| Document passage |
But more fundamental than Johnson’s character and undoubted skills as a politician are the adjustments the Conservative Party is making, like ruling elites across the developed world, to the shifting tectonic plates of the global economy.
Johnson in his speech talked up the Aukus pact as a post-Brexit success story, with Britain now freed from Europe to “tilt” towards the “Indo-Pacific.”
Unspoken here was the real challenge presented by the new economic superpower of China, and the fear it has sparked in the West.
But that fear is helping to drive changes in how the Western economies organise themselves.
Spurred on by the prospect of China becoming a genuine technological “peer competitor,” Joe Biden’s administration wants to invest $500 billion in the US’ semiconductor industry.
France and Germany have argued for a relaxtion of EU state aid rules to allow governments to work more closely with manufacturers, using subsidies and tax breaks to help support EU companies.
Here in Britain, the Tory government has nationalised the “strategic” steel producer, Sheffield Forgemasters, only a few years after it was refusing to even offer the company an emergency loan.
The other side of this are the attempts by major governments to contain the damage 200 years of unrestrained fossil fuel-burning has inflicted on the world.

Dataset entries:
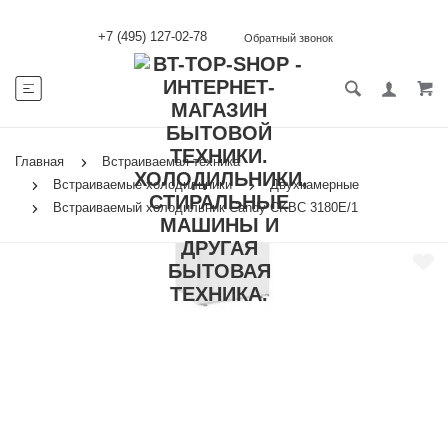
+7 (495) 127-02-78
Обратный звонок
Главная
Встраиваемая техника
Встраиваемые холодильники
Двухкамерные
Встраиваемый холодильник Candy CKBC 3180E/1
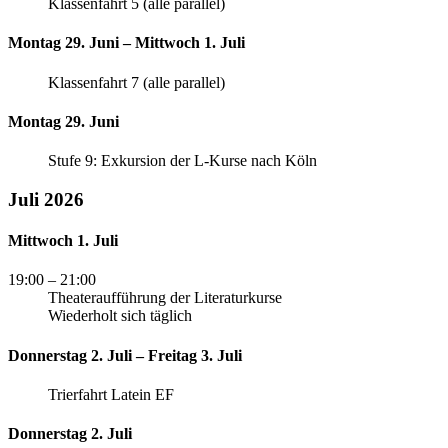
Klassenfahrt 5 (alle parallel)
Montag 29. Juni – Mittwoch 1. Juli
Klassenfahrt 7 (alle parallel)
Montag 29. Juni
Stufe 9: Exkursion der L-Kurse nach Köln
Juli 2026
Mittwoch 1. Juli
19:00
– 21:00
Theateraufführung der Literaturkurse
Wiederholt sich täglich
Donnerstag 2. Juli – Freitag 3. Juli
Trierfahrt Latein EF
Donnerstag 2. Juli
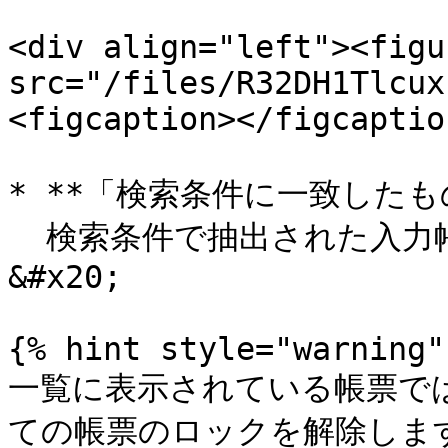
<div align="left"><figu
src="/files/R32DH1Tlcux
<figcaption></figcaptio
* **「検索条件に一致したも
  検索条件で抽出された入力帳票、帳票定義を一括解除します。
&#x20;

{% hint style="warning" 
一覧に表示されている帳票で
ての帳票のロックを解除します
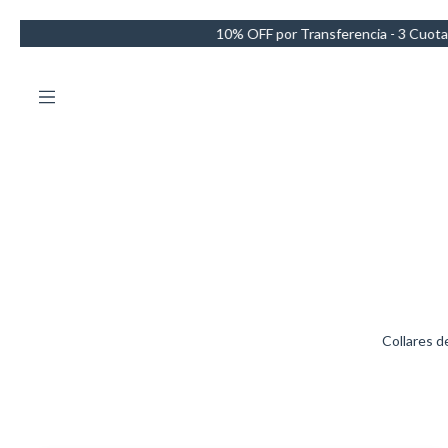
OFF por Transferencia - 3 Cuotas sin intereses - Envío GRATIS en co
Collares d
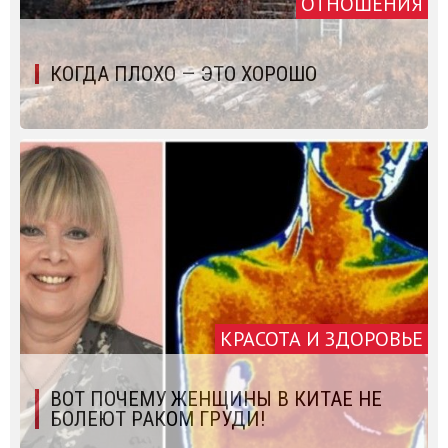
ОТНОШЕНИЯ
КОГДА ПЛОХО — ЭТО ХОРОШО
КРАСОТА И ЗДОРОВЬЕ
ВОТ ПОЧЕМУ ЖЕНЩИНЫ В КИТАЕ НЕ
БОЛЕЮТ РАКОМ ГРУДИ!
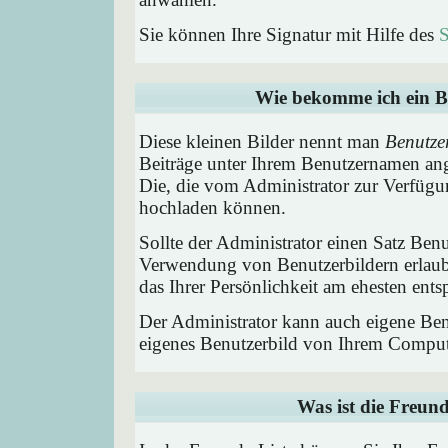
Sie können Ihre Signatur mit Hilfe des
S
Wie bekomme ich ein B
Diese kleinen Bilder nennt man
Benutze
Beiträge unter Ihrem Benutzernamen ang
Die, die vom Administrator zur Verfügun
hochladen können.
Sollte der Administrator einen Satz Benu
Verwendung von Benutzerbildern erlaub
das Ihrer Persönlichkeit am ehesten entsp
Der Administrator kann auch eigene Benu
eigenes Benutzerbild von Ihrem Comput
Was ist die Freund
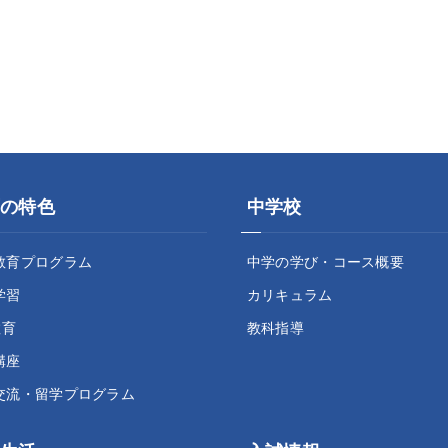
の特色
中学校
教育プログラム
中学の学び・コース概要
学習
カリキュラム
教育
教科指導
講座
交流・留学プログラム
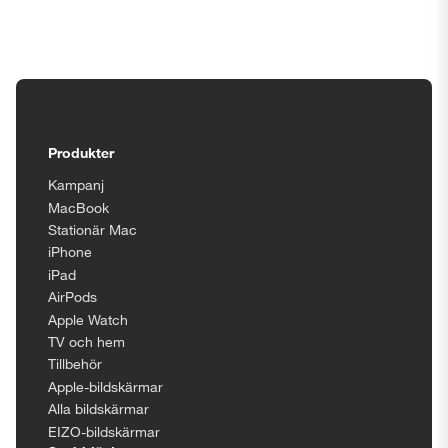
Tillgänglighetsinställningar
Produkter
Kampanj
MacBook
Stationär Mac
iPhone
iPad
AirPods
Apple Watch
TV och hem
Tillbehör
Apple-bildskärmar
Alla bildskärmar
EIZO-bildskärmar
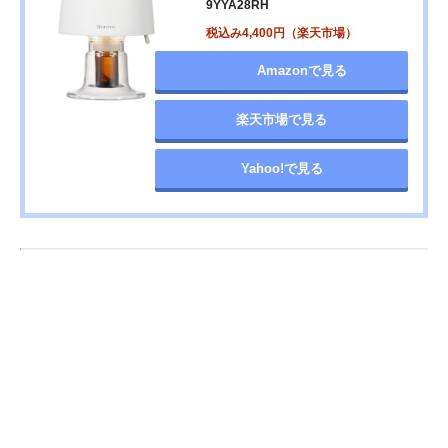
9YYA28RH
税込み4,400円（楽天市場）
Amazonで見る
楽天市場で見る
Yahoo!で見る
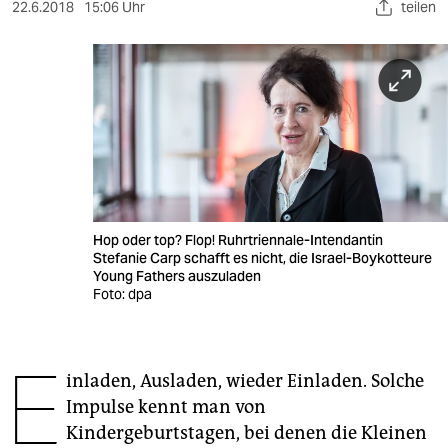
berlin
22.6.2018
15:06 Uhr
teilen
nord
wahrheit
verlag
verlag
veranstaltungen
Hop oder top? Flop! Ruhrtriennale-Intendantin
shop
Stefanie Carp schafft es nicht, die Israel-Boykotteure
Young Fathers auszuladen
fragen & hilfe
Foto: dpa
unterstützen
E
abo
inladen, Ausladen, wieder Einladen. Solche
Impulse kennt man von
genossenschaft
Kindergeburtstagen, bei denen die Kleinen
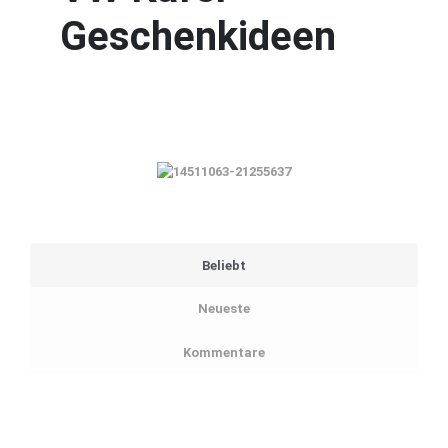
Geschenkideen
Beliebt
Neueste
Kommentare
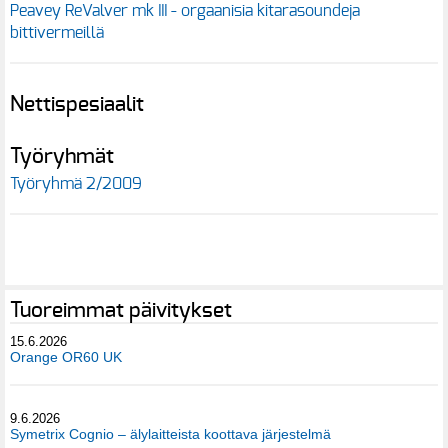
Peavey ReValver mk III - orgaanisia kitarasoundeja
bittivermeillä
Nettispesiaalit
Työryhmät
Työryhmä 2/2009
Tuoreimmat päivitykset
15.6.2026
Orange OR60 UK
9.6.2026
Symetrix Cognio – älylaitteista koottava järjestelmä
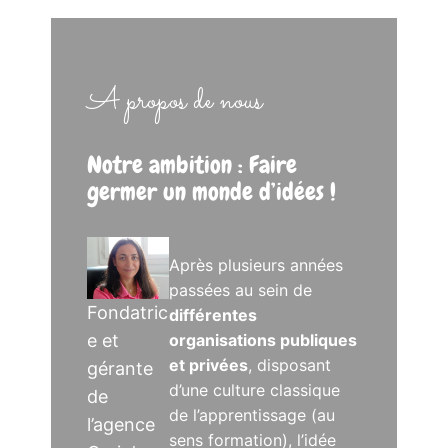
A propos de nous
Notre ambition : Faire
germer un monde d’idées !
Après plusieurs années
passées au sein de
Fondatric
différentes
e et
organisations publiques
et privées
, disposant
gérante
d’une culture classique
de
de l’apprentissage (au
l’agence
sens formation), l’idée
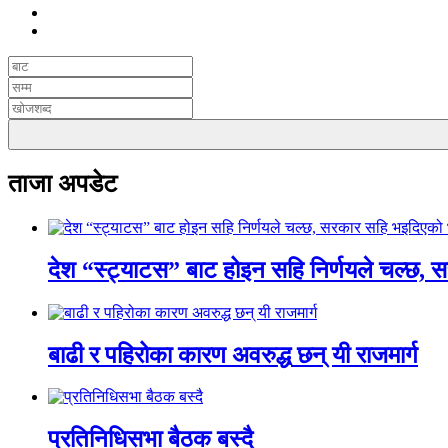
ताजा अपडेट
देश “स्ट्याटस” बाट होइन सहि निर्णयले चल्छ, 
बाढी र पहिरोका कारण अवरुद्ध छन् यी राजमार्ग
प्रतिनिधिसभा बैठक बस्दै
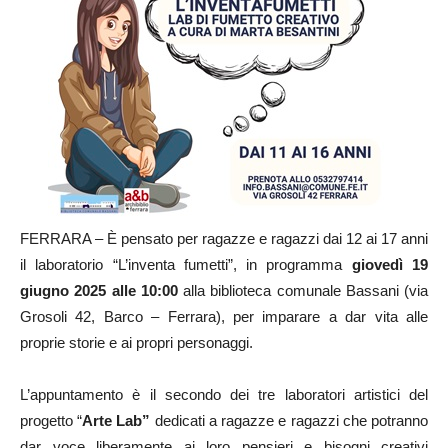
FERRARA – È pensato per ragazze e ragazzi dai 12 ai 17 anni
il laboratorio “L’inventa fumetti”, in programma
giovedì 19
giugno 2025 alle 10:00
alla biblioteca comunale Bassani (via
Grosoli 42, Barco – Ferrara), per imparare a dar vita alle
proprie storie e ai propri personaggi.
L’appuntamento è il secondo dei tre laboratori artistici del
progetto “
Arte Lab”
dedicati a ragazze e ragazzi che potranno
dar voce liberamente ai loro pensieri e bisogni creativi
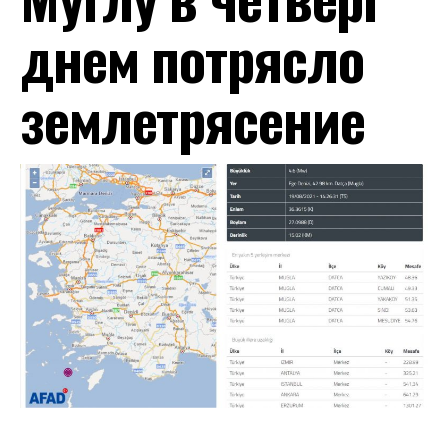
днем потрясло
землетрясение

| Task set |
(1) Rewrite the Conservative Party passage starting with "But more fundamental" and going on through "the global economy.", changing "Conservative Party" to "Tory Party".
(2) Does the Conservative Party passage support each statement below? Answer yes or no for each, quoting the words of the passage that decide it. (a) Johnson presented the Aukus pact as a post-Brexit success story. (b) A few years ago the Tory government offered Sheffield Forgemasters an emergency loan. (c) Joe Biden's administration wants to invest $500 billion in the US semiconductor industry.
(3) How would you put this sentence from the Conservative Party passage into Spanish: "Unspoken here was the real challenge presented by the new economic superpower of China, and the fear it has sparked in the West."
These data come from a separate source.

| Solutions |
(1)
But more fundamental than Johnson’s character and undoubted skills as a politician are the adjustments the Tory Party is making, like ruling elites across the developed world, to the shifting tectonic plates of the global economy.

(2)
(a) Yes: "Johnson in his speech talked up the Aukus pact as a post-Brexit success story"
(b) No: "only a few years after it was refusing to even offer the company an emergency loan"
(c) Yes: "Joe Biden’s administration wants to invest $500 billion in the US’ semiconductor industry"

(3) Lo que aquí no se dijo fue el verdadero desafío planteado por la nueva superpotencia económica de China, y el temor que ha despertado en Occidente.